Could you retype the entries exactly as they are?

──────────

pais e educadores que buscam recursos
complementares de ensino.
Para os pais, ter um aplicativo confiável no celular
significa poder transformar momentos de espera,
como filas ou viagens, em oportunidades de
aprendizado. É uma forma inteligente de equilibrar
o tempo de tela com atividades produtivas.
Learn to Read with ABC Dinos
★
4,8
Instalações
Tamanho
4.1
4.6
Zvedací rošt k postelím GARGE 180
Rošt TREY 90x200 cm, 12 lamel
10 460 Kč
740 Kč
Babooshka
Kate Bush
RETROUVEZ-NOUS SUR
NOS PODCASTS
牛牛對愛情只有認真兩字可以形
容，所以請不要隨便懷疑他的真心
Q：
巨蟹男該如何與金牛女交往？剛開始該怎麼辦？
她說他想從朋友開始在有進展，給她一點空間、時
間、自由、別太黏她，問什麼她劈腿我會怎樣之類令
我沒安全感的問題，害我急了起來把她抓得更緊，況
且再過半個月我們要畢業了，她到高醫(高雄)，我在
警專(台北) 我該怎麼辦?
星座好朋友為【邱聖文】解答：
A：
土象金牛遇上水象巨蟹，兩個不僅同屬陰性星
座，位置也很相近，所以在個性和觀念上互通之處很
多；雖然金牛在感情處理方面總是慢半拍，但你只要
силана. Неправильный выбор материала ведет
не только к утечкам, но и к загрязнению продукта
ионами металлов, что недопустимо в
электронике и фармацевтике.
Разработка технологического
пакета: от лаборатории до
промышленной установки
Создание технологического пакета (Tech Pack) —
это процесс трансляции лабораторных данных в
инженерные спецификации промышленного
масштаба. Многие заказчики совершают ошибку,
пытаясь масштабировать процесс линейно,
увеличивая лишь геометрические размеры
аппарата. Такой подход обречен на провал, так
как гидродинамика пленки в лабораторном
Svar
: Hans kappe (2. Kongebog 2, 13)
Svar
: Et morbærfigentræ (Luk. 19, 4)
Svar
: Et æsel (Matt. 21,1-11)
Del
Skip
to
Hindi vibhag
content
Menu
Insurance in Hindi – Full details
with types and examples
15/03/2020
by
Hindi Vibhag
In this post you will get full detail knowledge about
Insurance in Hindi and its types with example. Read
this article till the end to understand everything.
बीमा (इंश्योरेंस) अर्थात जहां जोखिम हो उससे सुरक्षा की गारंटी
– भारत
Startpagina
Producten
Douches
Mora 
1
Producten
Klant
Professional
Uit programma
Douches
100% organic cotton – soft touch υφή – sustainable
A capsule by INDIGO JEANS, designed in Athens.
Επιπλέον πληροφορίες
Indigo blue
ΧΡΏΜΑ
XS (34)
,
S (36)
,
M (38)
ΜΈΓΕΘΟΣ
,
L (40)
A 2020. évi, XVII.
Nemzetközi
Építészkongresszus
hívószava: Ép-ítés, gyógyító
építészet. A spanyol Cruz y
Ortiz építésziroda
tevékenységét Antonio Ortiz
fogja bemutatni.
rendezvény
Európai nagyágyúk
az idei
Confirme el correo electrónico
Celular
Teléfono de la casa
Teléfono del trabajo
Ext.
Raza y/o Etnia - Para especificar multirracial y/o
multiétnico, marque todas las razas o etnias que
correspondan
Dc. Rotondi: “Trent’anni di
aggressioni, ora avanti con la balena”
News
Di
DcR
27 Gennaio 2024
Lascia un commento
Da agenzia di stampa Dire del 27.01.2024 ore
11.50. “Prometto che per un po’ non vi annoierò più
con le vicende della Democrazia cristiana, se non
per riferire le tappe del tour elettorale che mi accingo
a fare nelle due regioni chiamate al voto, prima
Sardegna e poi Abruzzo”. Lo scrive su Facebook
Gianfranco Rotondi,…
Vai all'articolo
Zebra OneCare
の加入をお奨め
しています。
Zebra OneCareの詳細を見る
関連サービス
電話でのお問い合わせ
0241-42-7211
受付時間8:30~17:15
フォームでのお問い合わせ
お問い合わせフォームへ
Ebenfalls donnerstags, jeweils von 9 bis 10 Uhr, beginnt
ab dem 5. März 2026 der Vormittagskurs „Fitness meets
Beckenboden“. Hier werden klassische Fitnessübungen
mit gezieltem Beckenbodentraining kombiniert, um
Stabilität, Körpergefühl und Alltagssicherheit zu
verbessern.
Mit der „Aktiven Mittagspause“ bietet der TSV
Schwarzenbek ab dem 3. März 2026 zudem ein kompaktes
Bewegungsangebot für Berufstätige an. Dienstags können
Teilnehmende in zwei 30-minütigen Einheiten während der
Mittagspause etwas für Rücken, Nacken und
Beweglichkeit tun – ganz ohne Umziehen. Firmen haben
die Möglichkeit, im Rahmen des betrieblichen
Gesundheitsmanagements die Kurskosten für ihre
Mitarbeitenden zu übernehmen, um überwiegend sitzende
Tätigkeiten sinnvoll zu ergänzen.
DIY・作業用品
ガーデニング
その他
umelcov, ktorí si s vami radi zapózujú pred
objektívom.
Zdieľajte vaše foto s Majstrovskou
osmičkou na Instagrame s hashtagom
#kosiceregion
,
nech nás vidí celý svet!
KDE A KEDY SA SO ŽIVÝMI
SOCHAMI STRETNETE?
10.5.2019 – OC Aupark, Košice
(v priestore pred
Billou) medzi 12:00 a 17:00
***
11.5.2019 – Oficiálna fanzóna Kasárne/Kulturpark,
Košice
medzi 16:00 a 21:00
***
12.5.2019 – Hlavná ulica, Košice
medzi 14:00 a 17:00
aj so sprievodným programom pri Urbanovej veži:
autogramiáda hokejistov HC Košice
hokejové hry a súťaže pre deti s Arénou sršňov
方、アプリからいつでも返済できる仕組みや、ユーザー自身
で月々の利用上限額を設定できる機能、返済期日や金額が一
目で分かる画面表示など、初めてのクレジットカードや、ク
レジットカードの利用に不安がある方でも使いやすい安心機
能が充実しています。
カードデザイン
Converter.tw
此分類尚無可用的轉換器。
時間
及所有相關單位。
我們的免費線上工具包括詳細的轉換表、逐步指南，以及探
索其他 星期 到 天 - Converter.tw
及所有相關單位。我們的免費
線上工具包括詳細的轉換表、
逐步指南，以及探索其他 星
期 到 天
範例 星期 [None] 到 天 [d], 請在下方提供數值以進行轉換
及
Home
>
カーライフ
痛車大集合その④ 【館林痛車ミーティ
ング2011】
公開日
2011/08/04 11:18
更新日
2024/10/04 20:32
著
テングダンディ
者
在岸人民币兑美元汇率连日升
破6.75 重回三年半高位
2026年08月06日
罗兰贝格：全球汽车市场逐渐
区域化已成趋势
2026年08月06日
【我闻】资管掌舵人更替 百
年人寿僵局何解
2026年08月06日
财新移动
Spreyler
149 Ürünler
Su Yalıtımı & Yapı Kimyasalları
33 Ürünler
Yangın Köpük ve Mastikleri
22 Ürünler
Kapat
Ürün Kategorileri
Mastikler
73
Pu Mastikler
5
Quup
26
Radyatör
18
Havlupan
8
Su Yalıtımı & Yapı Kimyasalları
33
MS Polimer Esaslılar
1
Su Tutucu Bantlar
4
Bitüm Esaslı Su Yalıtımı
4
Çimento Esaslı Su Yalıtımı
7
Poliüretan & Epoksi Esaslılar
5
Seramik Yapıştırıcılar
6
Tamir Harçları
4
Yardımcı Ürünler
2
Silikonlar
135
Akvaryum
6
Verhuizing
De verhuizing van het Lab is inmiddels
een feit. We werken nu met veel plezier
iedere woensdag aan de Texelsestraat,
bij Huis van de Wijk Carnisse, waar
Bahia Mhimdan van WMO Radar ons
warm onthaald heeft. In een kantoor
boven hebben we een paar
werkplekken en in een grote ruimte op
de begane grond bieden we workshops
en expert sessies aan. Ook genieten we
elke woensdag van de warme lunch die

──────────

◆ SOLUTION FOR THIS PROBLEM
pais e educadores que buscam recursos
complementares de ensino.
Para os pais, ter um aplicativo confiável no celular
significa poder transformar momentos de espera,
como filas ou viagens, em oportunidades de
aprendizado. É uma forma inteligente de equilibrar
o tempo de tela com atividades produtivas.
Learn to Read with ABC Dinos
★
4,8
Instalações
Tamanho
4.1
4.6
Zvedací rošt k postelím GARGE 180
Rošt TREY 90x200 cm, 12 lamel
10 460 Kč
740 Kč
Babooshka
Kate Bush
RETROUVEZ-NOUS SUR
NOS PODCASTS
牛牛對愛情只有認真兩字可以形
容，所以請不要隨便懷疑他的真心
Q：
巨蟹男該如何與金牛女交往？剛開始該怎麼辦？
她說他想從朋友開始在有進展，給她一點空間、時
間、自由、別太黏她，問什麼她劈腿我會怎樣之類令
我沒安全感的問題，害我急了起來把她抓得更緊，況
且再過半個月我們要畢業了，她到高醫(高雄)，我在
警專(台北) 我該怎麼辦?
星座好朋友為【邱聖文】解答：
A：
土象金牛遇上水象巨蟹，兩個不僅同屬陰性星
座，位置也很相近，所以在個性和觀念上互通之處很
多；雖然金牛在感情處理方面總是慢半拍，但你只要
силана. Неправильный выбор материала ведет
не только к утечкам, но и к загрязнению продукта
ионами металлов, что недопустимо в
электронике и фармацевтике.
Разработка технологического
пакета: от лаборатории до
промышленной установки
Создание технологического пакета (Tech Pack) —
это процесс трансляции лабораторных данных в
инженерные спецификации промышленного
масштаба. Многие заказчики совершают ошибку,
пытаясь масштабировать процесс линейно,
увеличивая лишь геометрические размеры
аппарата. Такой подход обречен на провал, так
как гидродинамика пленки в лабораторном
Svar
: Hans kappe (2. Kongebog 2, 13)
Svar
: Et morbærfigentræ (Luk. 19, 4)
Svar
: Et æsel (Matt. 21,1-11)
Del
Skip
to
Hindi vibhag
content
Menu
Insurance in Hindi – Full details
with types and examples
15/03/2020
by
Hindi Vibhag
In this post you will get full detail knowledge about
Insurance in Hindi and its types with example. Read
this article till the end to understand everything.
बीमा (इंश्योरेंस) अर्थात जहां जोखिम हो उससे सुरक्षा की गारंटी
– भारत
Startpagina
Producten
Douches
Mora 
1
Producten
Klant
Professional
Uit programma
Douches
100% organic cotton – soft touch υφή – sustainable
A capsule by INDIGO JEANS, designed in Athens.
Επιπλέον πληροφορίες
Indigo blue
ΧΡΏΜΑ
XS (34)
,
S (36)
,
M (38)
ΜΈΓΕΘΟΣ
,
L (40)
A 2020. évi, XVII.
Nemzetközi
Építészkongresszus
hívószava: Ép-ítés, gyógyító
építészet. A spanyol Cruz y
Ortiz építésziroda
tevékenységét Antonio Ortiz
fogja bemutatni.
rendezvény
Európai nagyágyúk
az idei
Confirme el correo electrónico
Celular
Teléfono de la casa
Teléfono del trabajo
Ext.
Raza y/o Etnia - Para especificar multirracial y/o
multiétnico, marque todas las razas o etnias que
correspondan
Dc. Rotondi: “Trent’anni di
aggressioni, ora avanti con la balena”
News
Di
DcR
27 Gennaio 2024
Lascia un commento
Da agenzia di stampa Dire del 27.01.2024 ore
11.50. “Prometto che per un po’ non vi annoierò più
con le vicende della Democrazia cristiana, se non
per riferire le tappe del tour elettorale che mi accingo
a fare nelle due regioni chiamate al voto, prima
Sardegna e poi Abruzzo”. Lo scrive su Facebook
Gianfranco Rotondi,…
Vai all'articolo
Zebra OneCare
の加入をお奨め
しています。
Zebra OneCareの詳細を見る
関連サービス
電話でのお問い合わせ
0241-42-7211
受付時間8:30~17:15
フォームでのお問い合わせ
お問い合わせフォームへ
Ebenfalls donnerstags, jeweils von 9 bis 10 Uhr, beginnt
ab dem 5. März 2026 der Vormittagskurs „Fitness meets
Beckenboden“. Hier werden klassische Fitnessübungen
mit gezieltem Beckenbodentraining kombiniert, um
Stabilität, Körpergefühl und Alltagssicherheit zu
verbessern.
Mit der „Aktiven Mittagspause“ bietet der TSV
Schwarzenbek ab dem 3. März 2026 zudem ein kompaktes
Bewegungsangebot für Berufstätige an. Dienstags können
Teilnehmende in zwei 30-minütigen Einheiten während der
Mittagspause etwas für Rücken, Nacken und
Beweglichkeit tun – ganz ohne Umziehen. Firmen haben
die Möglichkeit, im Rahmen des betrieblichen
Gesundheitsmanagements die Kurskosten für ihre
Mitarbeitenden zu übernehmen, um überwiegend sitzende
Tätigkeiten sinnvoll zu ergänzen.
DIY・作業用品
ガーデニング
その他
umelcov, ktorí si s vami radi zapózujú pred
objektívom.
Zdieľajte vaše foto s Majstrovskou
osmičkou na Instagrame s hashtagom
#kosiceregion
,
nech nás vidí celý svet!
KDE A KEDY SA SO ŽIVÝMI
SOCHAMI STRETNETE?
10.5.2019 – OC Aupark, Košice
(v priestore pred
Billou) medzi 12:00 a 17:00
***
11.5.2019 – Oficiálna fanzóna Kasárne/Kulturpark,
Košice
medzi 16:00 a 21:00
***
12.5.2019 – Hlavná ulica, Košice
medzi 14:00 a 17:00
aj so sprievodným programom pri Urbanovej veži:
autogramiáda hokejistov HC Košice
hokejové hry a súťaže pre deti s Arénou sršňov
方、アプリからいつでも返済できる仕組みや、ユーザー自身
で月々の利用上限額を設定できる機能、返済期日や金額が一
目で分かる画面表示など、初めてのクレジットカードや、ク
レジットカードの利用に不安がある方でも使いやすい安心機
能が充実しています。
カードデザイン
Converter.tw
此分類尚無可用的轉換器。
時間
及所有相關單位。
我們的免費線上工具包括詳細的轉換表、逐步指南，以及探
索其他 星期 到 天 - Converter.tw
及所有相關單位。我們的免費
線上工具包括詳細的轉換表、
逐步指南，以及探索其他 星
期 到 天
範例 星期 [None] 到 天 [d], 請在下方提供數值以進行轉換
及
Home
>
カーライフ
痛車大集合その④ 【館林痛車ミーティ
ング2011】
公開日
2011/08/04 11:18
更新日
2024/10/04 20:32
著
テングダンディ
者
在岸人民币兑美元汇率连日升
破6.75 重回三年半高位
2026年08月06日
罗兰贝格：全球汽车市场逐渐
区域化已成趋势
2026年08月06日
【我闻】资管掌舵人更替 百
年人寿僵局何解
2026年08月06日
财新移动
Spreyler
149 Ürünler
Su Yalıtımı & Yapı Kimyasalları
33 Ürünler
Yangın Köpük ve Mastikleri
22 Ürünler
Kapat
Ürün Kategorileri
Mastikler
73
Pu Mastikler
5
Quup
26
Radyatör
18
Havlupan
8
Su Yalıtımı & Yapı Kimyasalları
33
MS Polimer Esaslılar
1
Su Tutucu Bantlar
4
Bitüm Esaslı Su Yalıtımı
4
Çimento Esaslı Su Yalıtımı
7
Poliüretan & Epoksi Esaslılar
5
Seramik Yapıştırıcılar
6
Tamir Harçları
4
Yardımcı Ürünler
2
Silikonlar
135
Akvaryum
6
Verhuizing
De verhuizing van het Lab is inmiddels
een feit. We werken nu met veel plezier
iedere woensdag aan de Texelsestraat,
bij Huis van de Wijk Carnisse, waar
Bahia Mhimdan van WMO Radar ons
warm onthaald heeft. In een kantoor
boven hebben we een paar
werkplekken en in een grote ruimte op
de begane grond bieden we workshops
en expert sessies aan. Ook genieten we
elke woensdag van de warme lunch die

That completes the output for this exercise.